> [Aufgaben]
• 1. Stimmen die folgenden Aussagen mit dem Textauszug überein? Antworte jeweils mit Ja oder Nein und zitiere die entscheidenden Worte aus dem Text genau. (a) Die Golfmonarchie hat dem Louvre mehr als 500 Millionen Dollar dafür bezahlt, seinen Namen verwenden zu dürfen. (b) Das Museum steht mitten in einer dicht bebauten Umgebung. (c) Die Kunst im Museum will die Geschichte der Menschheit erzählen.
• 2. Gib einen Teil des Textauszugs Wort für Wort wieder: Fang mit „Vielleicht schreibt Lena“ an und hör erst nach „nix wie hin.“ auf.

> [Textauszug]
Aus den Feuilletons

Das Louvre auf Reisen

Louvre in Abu Dhabi
Ein monumentaler Bau: Das Louvre in Abu Dhabi, inmitten eines sandigen Nichts © dpa / picture alliance / Benno Schwinghammer
Von Ulrike Timm · 10.11.2017
Abu Dhabi hat jetzt auch ein Louvre, das pompös eröffnet wurde. Ein Gebäude, dass die "FAZ" zum Schwärmen bringt. In Berlin wird derzeit weniger geschwärmt - über die zähen Sondierungsgespräche berichtet die "TAZ" mit einem Augenzwinkern.
"Das leuchtende Ei auf der staubigen Insel" - das neue Museum Louvre Abu Dhabi hat auf die FRANKFURTER ALLGEMEINE ZEITUNG schon mächtig Eindruck gemacht, es wurde in jeder Beziehung geklotzt, nicht gekleckert. "Mehr als 500 Millionen Dollar hat die Golfmonarchie allein dem Louvre für das Recht bezahlt, seinen Namen in den nächsten 30 Jahren zu verwenden."
Der Bau aber ist spektakulär, wenngleich derzeit noch ein wenig allein auf weiter Flur und umgeben nur von ein paar frisch gepflanzten Palmen. "Der Louvre Abu Dhabi ist ein Ort, der große Gegensätze verbindet: Wie das Wasser suggeriert auch das Licht, das durch das Sternenmuster des Dachs fällt und mit dem Sonnenstand durchs Museum wandert, einen ständigen Wandel. Zugleich umhüllt das Dach die Anlage auch wie eine Oase, in der fern von allem eine eigene Welt existiert."
Vielleicht schreibt Lena Bopp in der FAZ auch so blumig, weil sie schlicht ein paar Sonnenstrahlen nötig hatte in der herbstlichen Trübnis, aber das architektonisch spannende Museum lockt mit offenbar intelligent zusammengeliehener Kunst, die nichts weniger erzählen will als die Geschichte der Menschheit. Das tut man wohl etwas schulmeisterlich, aber unter arabischer Sonne, und wer das Kleingeld hat und gerade frei – nix wie hin.

> [Einträge]
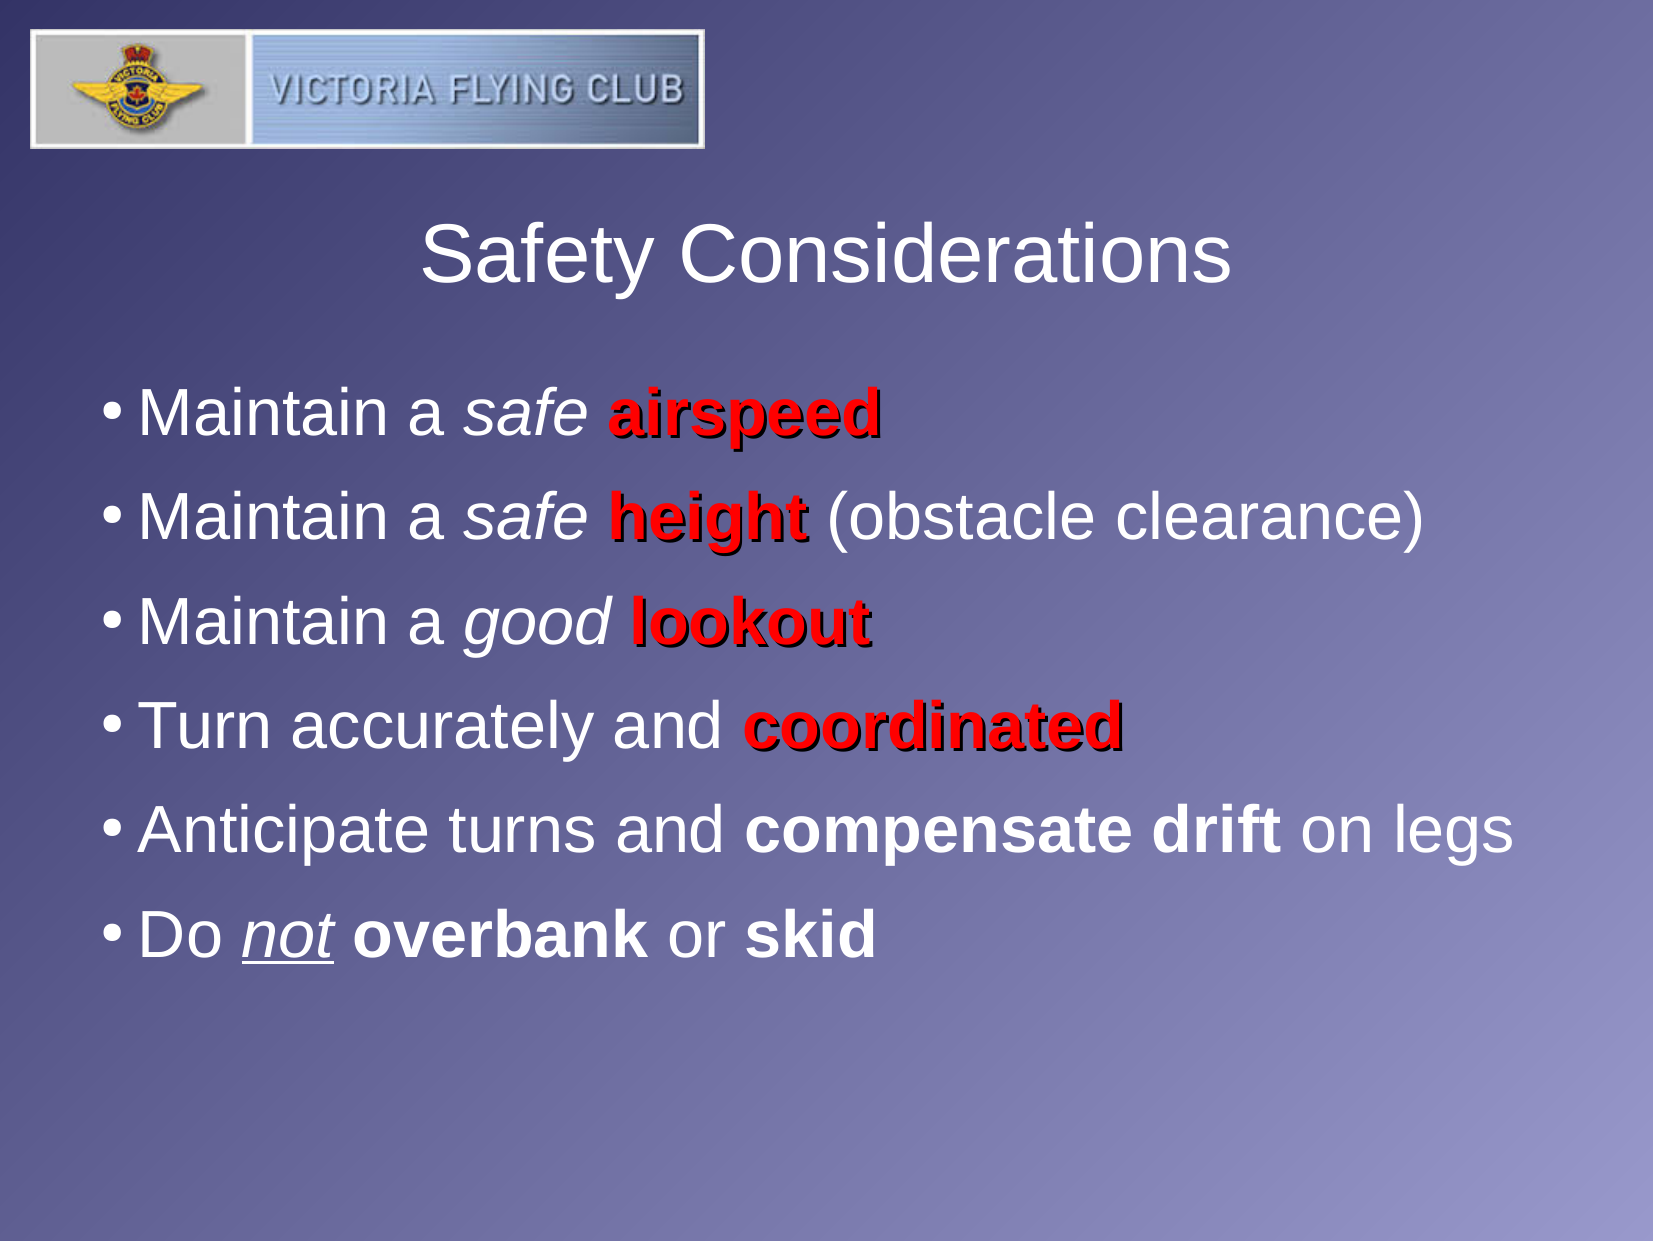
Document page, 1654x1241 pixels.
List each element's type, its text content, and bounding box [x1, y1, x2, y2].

* * *

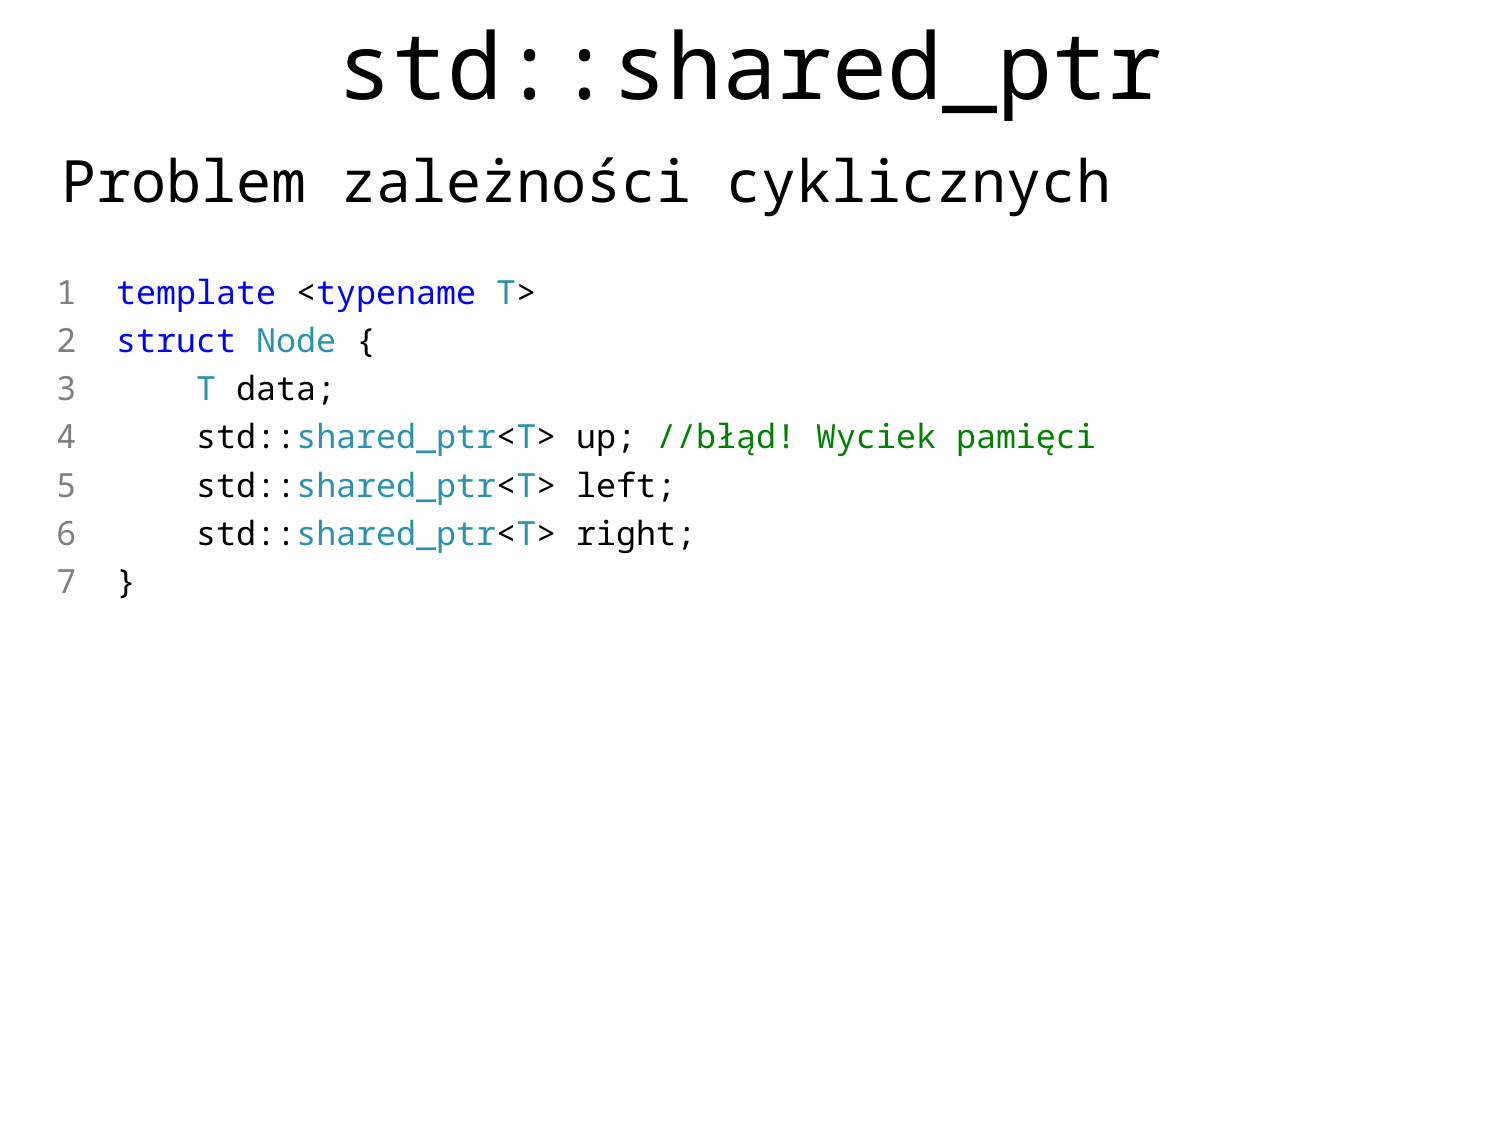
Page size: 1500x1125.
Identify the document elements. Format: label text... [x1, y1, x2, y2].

> [Lösungen]
• 1.
(a) Ja: „Mehr als 500 Millionen Dollar hat die Golfmonarchie allein dem Louvre für das Recht bezahlt, seinen Namen in den nächsten 30 Jahren zu verwenden.“
(b) Nein: „allein auf weiter Flur und umgeben nur von ein paar frisch gepflanzten Palmen“
(c) Ja: „die nichts weniger erzählen will als die Geschichte der Menschheit“

• 2.
Vielleicht schreibt Lena Bopp in der FAZ auch so blumig, weil sie schlicht ein paar Sonnenstrahlen nötig hatte in der herbstlichen Trübnis, aber das architektonisch spannende Museum lockt mit offenbar intelligent zusammengeliehener Kunst, die nichts weniger erzählen will als die Geschichte der Menschheit. Das tut man wohl etwas schulmeisterlich, aber unter arabischer Sonne, und wer das Kleingeld hat und gerade frei – nix wie hin.